DataPulse

Near Real-Time Data & Schema Change Monitoring System

DataPulse is a backend-heavy data monitoring platform designed to track schema evolution, structural changes, and metric shifts between dataset versions and live data sources.

Unlike static dashboards, DataPulse treats data change as a first-class problem and focuses on detecting what changed, when it changed, and why it matters.

Why DataPulse Exists

Most academic and hobby data projects assume:

schemas are stable
datasets are static
uploads are one-time events

In real systems, none of that is true.

DataPulse is built around the assumption that:

schemas evolve
metrics drift
data sources change silently
teams need early visibility into those changes

This project was built to explore how real data systems behave as data changes across versions, not just how to visualize a dataset once.

Core Capabilities

Monitor recurring datasets via manual CSV uploads (daily / monthly) with version-to-version comparison
Securely connect to external PostgreSQL and MySQL databases (read-only)
Detect:
- schema drift
- structural changes
- metric shifts
Ingest data from:
- file uploads
- open APIs
- secured APIs with authorization headers
Asynchronous processing so UI never blocks
Configurable alerts with email notifications
Strong authentication and account security model

High-Level Architecture

┌──────────────┐
│   Frontend   │  React + TypeScript
└──────┬───────┘
       │
       │ Authenticated API calls
       ▼
┌──────────────┐
│  FastAPI API │
│ (Auth + Core)│
└──────┬───────┘
       │
       │ Background execution
       ▼
┌──────────────┐
│  Background  │
│  Execution   │
│ (Env-Aware)  │
└──────┬───────┘
       │
       │ Schema / data comparison
       ▼
┌──────────────┐
│ PostgreSQL   │
│ (Supabase)   │
└──────────────┘

The API layer is kept thin and responsive. All heavy work is pushed into background execution.

Data Sources Supported

DataPulse supports multiple data ingestion paths, all designed around versioned comparison and change detection rather than one-time analysis.

1. CSV Uploads

Intended for recurring datasets (daily / weekly / monthly)
Each upload is treated as a new immutable version
Compared against the immediately previous version
Used for schema, structural, and metric change detection

2. External Database Connections

PostgreSQL
MySQL

Connections are:

read-only
isolated per workspace
credential-safe

Query results are ingested as snapshots rather than live connections.

3. API-Based Sources

Open APIs
Secured APIs using headers (e.g. Authorization, API keys)
Secrets are encrypted at rest
Responses are ingested as bounded snapshots

External Database Connectivity (Deep Dive)
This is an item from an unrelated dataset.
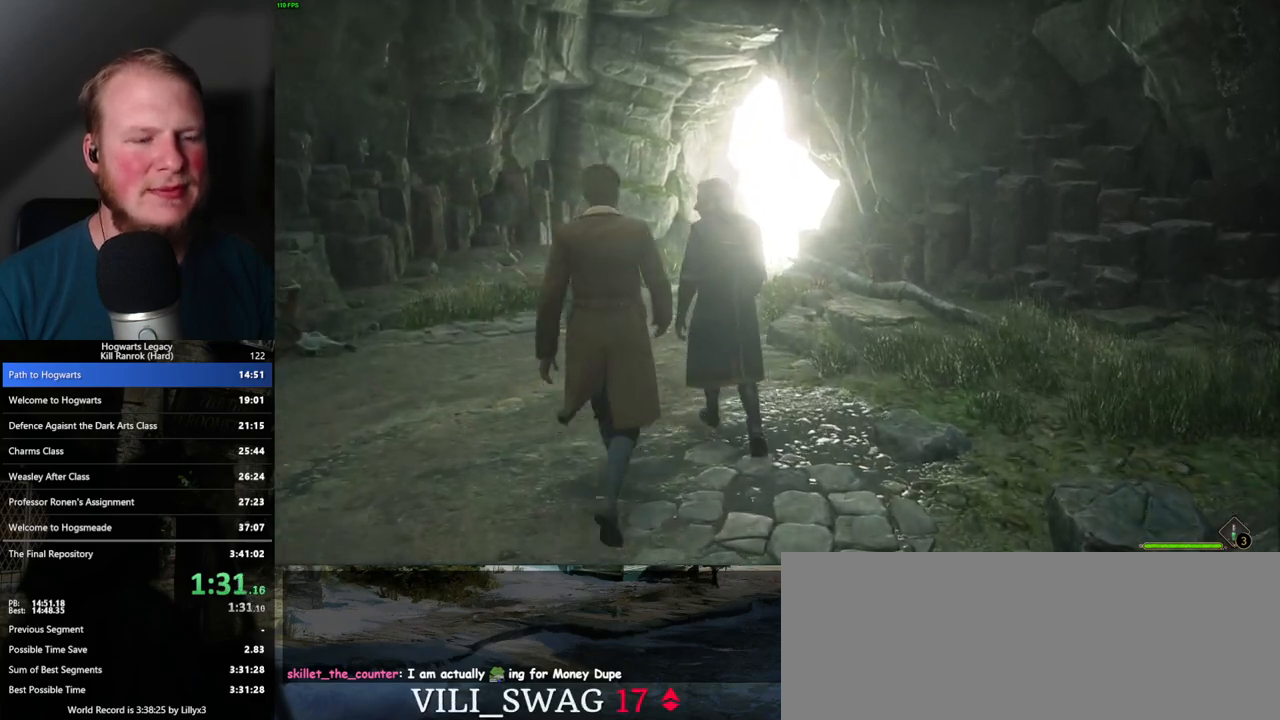
{"keys": ["w"], "mouse": [], "events": []}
External database connectivity is a core feature of DataPulse and is designed for safe, read-only monitoring, not live querying or mutation.

Design Goals

Never mutate external source databases
Avoid storing or exposing credentials in plaintext
Fail safely without leaving polling or jobs in an inconsistent state
Reduce SQL injection risk through strict query validation
Isolate ingestion from source systems

How It Works

Users provide external database connection details
Credentials are encrypted at rest using Fernet (AES-based encryption)
Encryption keys are supplied via environment variables
Connections use read-only database users
Only validated single SELECT queries are allowed
Query results are fetched as bounded snapshots
Snapshots are converted to CSV and stored in private object storage
Schema metadata is derived from the snapshot, not the live database

Tracked Changes

Across successive snapshots, DataPulse detects:

column additions and removals
column type changes
row count differences
structural shifts derived from snapshot comparison

External databases are never modified, and no long-lived connections or writable access are maintained.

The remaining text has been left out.